→ To do
Reproduce the Harry Robinson text word for word from "- 2011–2012: Cardiff" to "Wales / 3 / (10)".

→ Provided passage
Harry Robinson
- Birth name: Harry Rhys Robinson
- Date of birth: 16 April 1993 (age 31)
- Place of birth: Pentyrch, Wales
- Height: 179 cm (5 ft 10 in)
- Weight: 91 kg (14 st 5 lb; 201 lb)
- School: Radyr Comprehensive School

Rugby union career
- Position(s): Wing

Senior career
- Years: Team / Apps / (Points)
- 2010–2014: Cardiff Blues / 50 / (25)
- 2011–2012: Cardiff / 17 / (40)
- 2014–2016: Scarlets / 30 / (45)
- 2015–2016: Llanelli / 5 / (5)
- 2015: Carmarthen Quins / 2 / (0)

International career
- Years: Team / Apps / (Points)
- 2012–2013: Wales / 3 / (10)

National sevens team
- Years: Team /  / Comps
- 2011–2012: Wales

= Harry Robinson (rugby union) =

Welsh rugby player (born 1993)

Harry Rhys Robinson (born 16 April 1993) is a Welsh former rugby union player who played as a wing. At club level, he played for Cardiff Blues and the Scarlets, and won 3 caps at international level for Wales between 2012 and 2013.

==Career==
Robinson started playing rugby at Pentyrch RFC, and made his professional debut for the Cardiff Blues in January 2011 at the age of 17. He spent much of the next season playing for Wales in the Sevens World Series, but caught the eye in the shorter form of the game was called up to the senior 15s squad in January 2012 before Six Nations despite having made just four senior appearances for the Blues. He then went on to make his debut that June against the Barbarians where he scored a try.

He became a regular starter for the Blues during the 2012–13 season and won two further caps on the tour of Japan in June 2013. However, the following season, he only scored one try and dropped out of the international frame, and subsequently moved to the Scarlets.

In March 2015, while playing against Edinburgh, he suffered a severe neck injury that required surgery. Despite making a brief comeback later in the year, the injury ultimately forced him to retire aged 23 on medical advice in April 2016.

→ Records provided
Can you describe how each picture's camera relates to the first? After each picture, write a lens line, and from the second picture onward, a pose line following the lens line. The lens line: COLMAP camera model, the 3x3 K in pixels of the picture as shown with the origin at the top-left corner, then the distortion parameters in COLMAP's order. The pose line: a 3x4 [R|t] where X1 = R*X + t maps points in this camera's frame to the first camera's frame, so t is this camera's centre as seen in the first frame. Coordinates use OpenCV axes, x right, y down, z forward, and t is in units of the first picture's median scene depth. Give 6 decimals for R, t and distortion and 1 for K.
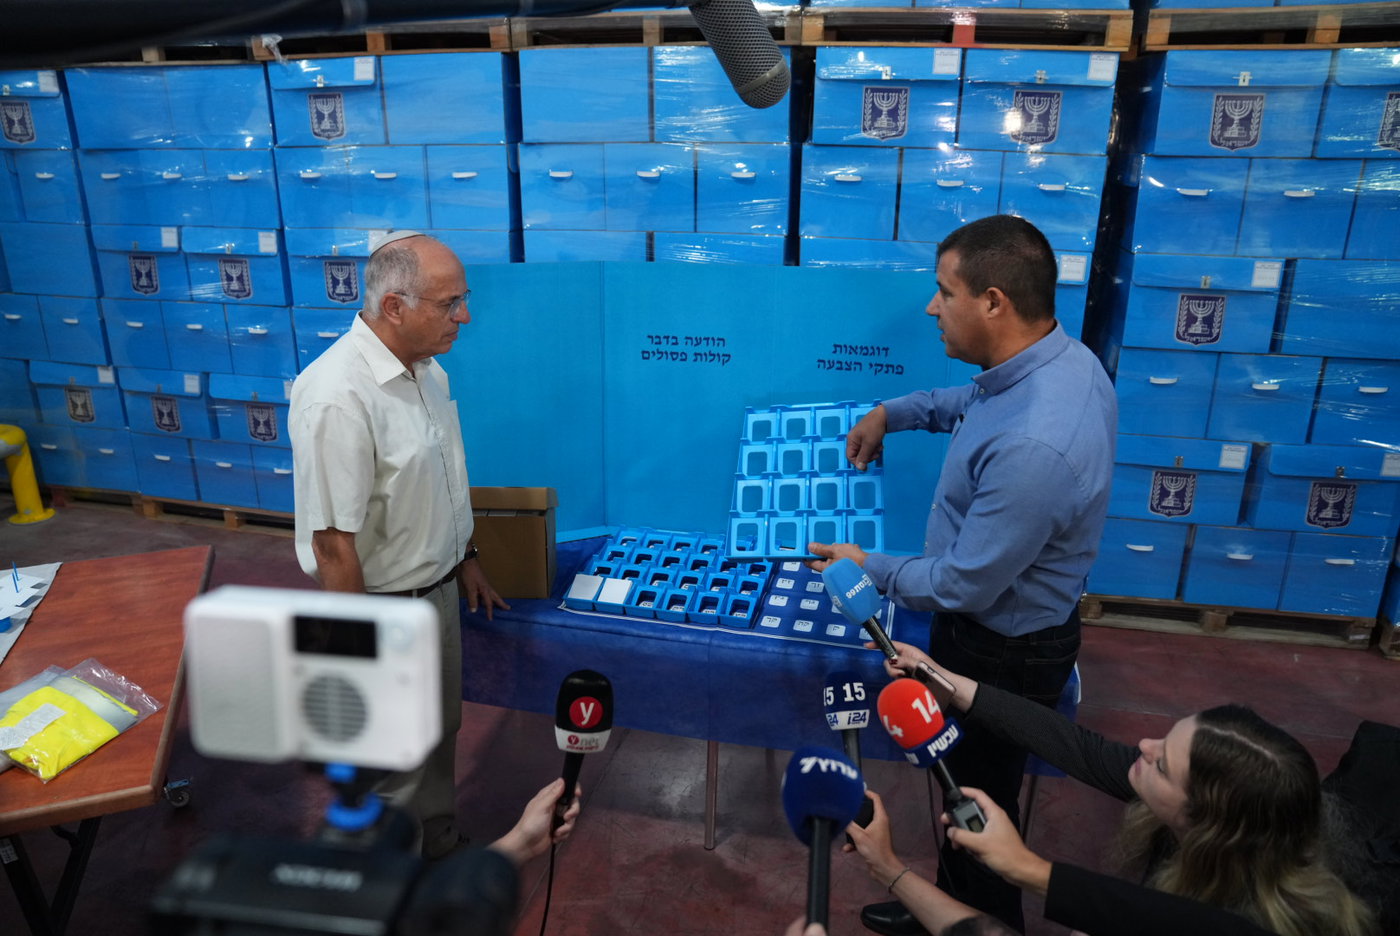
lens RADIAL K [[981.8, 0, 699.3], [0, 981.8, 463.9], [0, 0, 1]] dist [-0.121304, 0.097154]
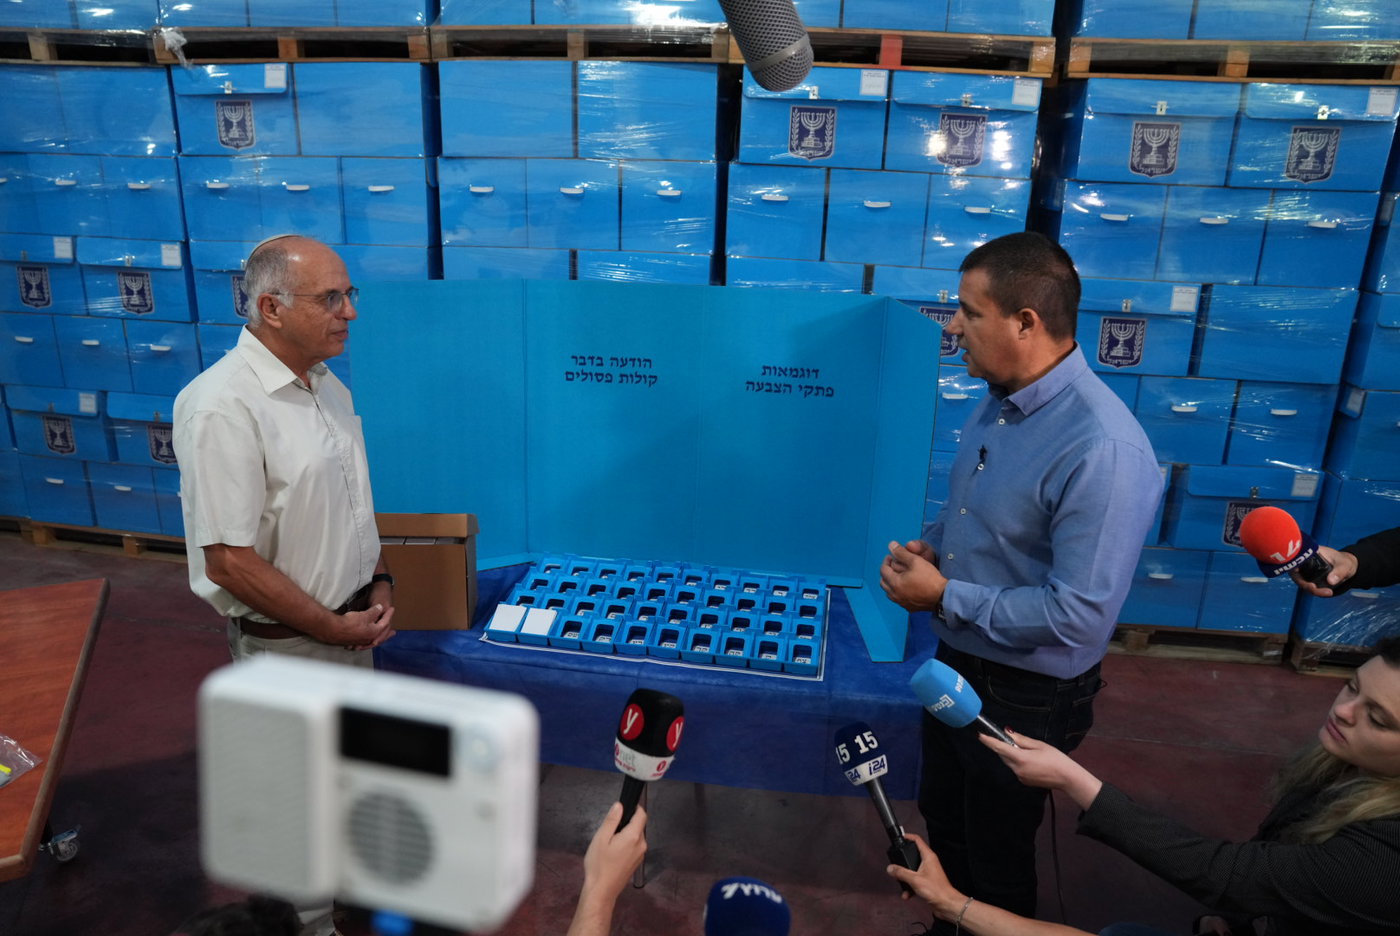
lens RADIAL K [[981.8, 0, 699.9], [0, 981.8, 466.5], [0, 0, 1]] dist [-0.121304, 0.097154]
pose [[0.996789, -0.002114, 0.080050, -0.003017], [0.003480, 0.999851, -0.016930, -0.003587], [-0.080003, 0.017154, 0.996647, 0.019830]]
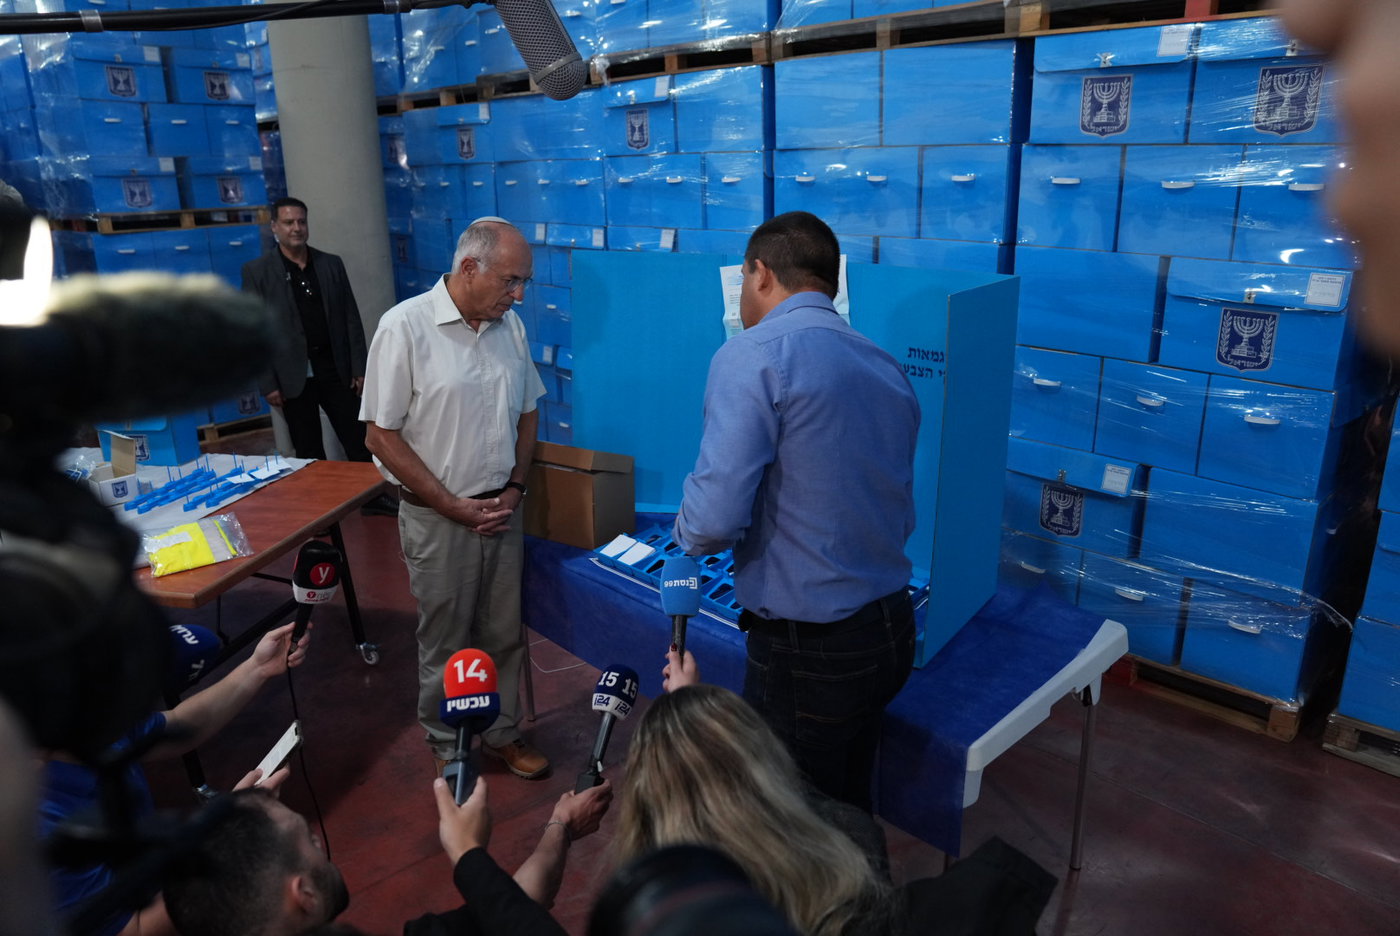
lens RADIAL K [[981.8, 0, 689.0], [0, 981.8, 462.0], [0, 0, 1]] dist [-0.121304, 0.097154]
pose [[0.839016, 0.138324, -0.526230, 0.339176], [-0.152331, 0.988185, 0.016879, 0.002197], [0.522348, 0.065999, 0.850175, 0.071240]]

→ Response to the exercise
- 2011–2012: Cardiff / 17 / (40)
- 2014–2016: Scarlets / 30 / (45)
- 2015–2016: Llanelli / 5 / (5)
- 2015: Carmarthen Quins / 2 / (0)

International career
- Years: Team / Apps / (Points)
- 2012–2013: Wales / 3 / (10)